**ACTIONS TO TAKE**:
1. Rewrite the paragraph that begins "The cobra genome by itself" in the passage on snake genomes more briefly, keeping its main facts.
2. Write what comes next in the passage on snake genomes, picking up after its final line.
··· PASSAGE SHOWN ···
The cobra genome by itself does not answer these questions, even with help from that of the python. In order to fully understand the evolution of snake venoms (with major implications for public health, particularly in developing countries, not to mention the potential of venoms to be used as drugs), we'll need genomic, transcriptomic, and proteomic data from numerous snake species.

Characterization of genomic biodiversity has the potential to change our understanding of evolution in fundamental ways. From explaining how snakes are capable of physiological feats to helping us understand how new genes appearwhat "junk DNA" does, and what the tree of life looks like, genome sequencing is one of the most exciting current frontiers in biology. As in many things, snakes are (one of) the last groups of vertebrates to the party (although it's worth noting that there aren't any fully annotated salamander or caecilian genomes yet). A snake genome doesn't add a whole lot to the picture of the vertebrate tree of life, because the Green Anole genome, sequenced in 2011, represents squamates on the tree, and no one is arguing that snakes aren't squamates. But, within squamates there are a number of puzzling unresolved relationships, including such fundamental questions as the origin of snakes and the placement of iguanians. In the interest of helping to shed light on these, and on the aforementioned complexity of snake venom evolution, another 10 or so snake genomes are likely to come out within the next couple of years, including those of the:
  • Texas Blindsnake (Rena dulcis)
  • Reticulate Wormsnake (Amerotyphlops reticulatus)
  • Red Pipesnake (Anilius scytale)
  • Mexican Burrowing Python (Loxocemus bicolor)
  • Round Island Splitjaw Snake (or "boa"; Casarea dussumieri)
··· INFORMATION SHOWN ···
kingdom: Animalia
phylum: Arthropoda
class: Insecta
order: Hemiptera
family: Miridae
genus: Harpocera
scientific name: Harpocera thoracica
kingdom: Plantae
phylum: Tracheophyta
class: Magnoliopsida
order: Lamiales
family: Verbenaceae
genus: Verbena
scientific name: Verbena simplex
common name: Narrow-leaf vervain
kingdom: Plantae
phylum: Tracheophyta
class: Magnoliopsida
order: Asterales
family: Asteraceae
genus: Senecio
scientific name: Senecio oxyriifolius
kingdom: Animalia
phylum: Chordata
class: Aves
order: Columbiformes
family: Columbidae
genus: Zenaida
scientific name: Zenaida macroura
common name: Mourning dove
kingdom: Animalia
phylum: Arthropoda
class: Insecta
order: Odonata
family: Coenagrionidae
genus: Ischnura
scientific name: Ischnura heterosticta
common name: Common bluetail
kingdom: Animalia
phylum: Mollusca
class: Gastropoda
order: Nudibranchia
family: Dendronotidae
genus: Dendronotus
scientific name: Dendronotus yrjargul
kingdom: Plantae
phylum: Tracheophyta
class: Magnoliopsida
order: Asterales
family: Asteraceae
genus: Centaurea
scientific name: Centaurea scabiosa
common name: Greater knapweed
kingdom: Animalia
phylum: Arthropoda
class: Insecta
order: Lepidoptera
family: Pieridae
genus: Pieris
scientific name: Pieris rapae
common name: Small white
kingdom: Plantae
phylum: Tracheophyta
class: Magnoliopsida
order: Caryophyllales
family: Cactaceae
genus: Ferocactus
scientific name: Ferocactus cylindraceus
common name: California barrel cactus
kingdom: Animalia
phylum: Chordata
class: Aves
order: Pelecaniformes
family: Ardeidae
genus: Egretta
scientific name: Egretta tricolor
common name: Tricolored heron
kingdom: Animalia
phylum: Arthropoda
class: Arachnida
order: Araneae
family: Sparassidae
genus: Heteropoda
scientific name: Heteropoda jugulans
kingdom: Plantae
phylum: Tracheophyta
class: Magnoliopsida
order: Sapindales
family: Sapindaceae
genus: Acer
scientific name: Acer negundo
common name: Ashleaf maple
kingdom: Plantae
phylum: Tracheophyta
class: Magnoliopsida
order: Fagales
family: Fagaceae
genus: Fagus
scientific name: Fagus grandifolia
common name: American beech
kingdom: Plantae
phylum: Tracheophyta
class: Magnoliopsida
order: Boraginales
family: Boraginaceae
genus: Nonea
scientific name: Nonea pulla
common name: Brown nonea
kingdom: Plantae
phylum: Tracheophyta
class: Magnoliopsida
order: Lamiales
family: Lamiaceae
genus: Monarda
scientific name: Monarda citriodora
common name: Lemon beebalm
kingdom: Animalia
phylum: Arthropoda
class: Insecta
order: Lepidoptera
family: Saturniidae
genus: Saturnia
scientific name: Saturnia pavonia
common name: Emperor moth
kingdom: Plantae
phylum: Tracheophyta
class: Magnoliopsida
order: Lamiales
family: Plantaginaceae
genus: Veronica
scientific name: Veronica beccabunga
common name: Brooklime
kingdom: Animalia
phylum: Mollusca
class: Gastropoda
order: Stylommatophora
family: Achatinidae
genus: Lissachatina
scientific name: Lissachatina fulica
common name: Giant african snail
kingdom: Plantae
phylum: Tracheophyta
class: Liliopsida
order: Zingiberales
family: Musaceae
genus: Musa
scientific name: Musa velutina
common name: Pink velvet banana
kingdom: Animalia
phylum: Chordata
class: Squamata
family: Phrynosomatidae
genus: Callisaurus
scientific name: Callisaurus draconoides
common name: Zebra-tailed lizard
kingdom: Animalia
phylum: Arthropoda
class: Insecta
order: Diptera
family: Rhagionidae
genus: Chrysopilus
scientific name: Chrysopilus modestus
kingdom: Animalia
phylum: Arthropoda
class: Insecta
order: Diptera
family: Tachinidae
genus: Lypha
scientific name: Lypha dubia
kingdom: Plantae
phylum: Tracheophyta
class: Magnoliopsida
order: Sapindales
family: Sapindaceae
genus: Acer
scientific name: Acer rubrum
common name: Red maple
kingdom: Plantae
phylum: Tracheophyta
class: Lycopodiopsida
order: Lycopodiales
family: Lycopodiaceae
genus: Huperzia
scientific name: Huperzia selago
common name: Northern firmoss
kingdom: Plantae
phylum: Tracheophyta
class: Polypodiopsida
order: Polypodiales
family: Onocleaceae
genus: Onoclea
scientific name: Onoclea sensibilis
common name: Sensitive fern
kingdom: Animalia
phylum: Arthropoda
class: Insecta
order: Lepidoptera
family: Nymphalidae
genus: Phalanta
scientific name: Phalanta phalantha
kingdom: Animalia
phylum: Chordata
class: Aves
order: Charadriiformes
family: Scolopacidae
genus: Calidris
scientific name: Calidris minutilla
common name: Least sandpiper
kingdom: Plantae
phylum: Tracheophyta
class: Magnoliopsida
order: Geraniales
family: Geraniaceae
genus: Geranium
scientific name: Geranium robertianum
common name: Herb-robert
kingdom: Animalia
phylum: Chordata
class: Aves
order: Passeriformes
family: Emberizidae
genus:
···
**RESPONSES**:
1. The cobra genome alone, even with the python's, cannot answer these questions. Fully understanding how snake venoms evolved will take genomic, transcriptomic, and proteomic data from many snake species. That understanding matters for public health, especially in developing countries, and for the possible use of venoms as drugs.

2.
  • Boa Constrictor (Boa constrictor)
  • Western Diamond-backed Rattlesnake (Crotalus atrox)
  • Speckled Rattlesnake (Crotalus mitchelli)
  • Copperhead (Agkistrodon contortrix)
  • Eastern Coralsnake (Micrurus fulvius)
  • Cloudy Snail-eating Snake (Sibon nebulatus)
  • Common Gartersnake (Thamnophis sirtalis)
As you can probably see if you know your snake taxonomy, these species represent a scattering of well-known snakes from each of the major branches of the snake tree. They have been strategically chosen to enable snake biologists to use them to put together a well-supported skeleton of the snake tree of life. However, several branches (such as the dwarf pipesnakes, acrochordids, and lamprophiids) are still missing.7 In particular, an atractaspidid genome would be useful in building a better understanding of the role of convergence in snake venom evolution - resolving the debate between proponents of a single ancient origin for venom and those of several more recent, independent origins. Genomes of scolecophidian blindsnakes and toxicoferan lizards such as Gila monsters will also help resolve this question. Hopefully, these genomes and others will continue to illuminate evolutionary biology for us in ways Darwin could have scarcely imagined.



1 Because genome sequences contain so much data, they are stored electronically and require a large amount of computing power and storage capacity. The computing power is actually more limiting than the biochemistry right now. A human genome contains about 6 billion base pairs (one for each person on Earth in 1999), which take up a couple of gigabytes. If that doesn't sound that impressive, imagine all that information stored 
in every one of your cells, then compare the size of a cell with that of a microchip here.



2 This is not to say that (as has been presumed by many) molecular data are inherently superior to morphological data, especially in the case of extinct fossil taxa, from which we cannot garner much molecular information (although that generalization too has been challenged).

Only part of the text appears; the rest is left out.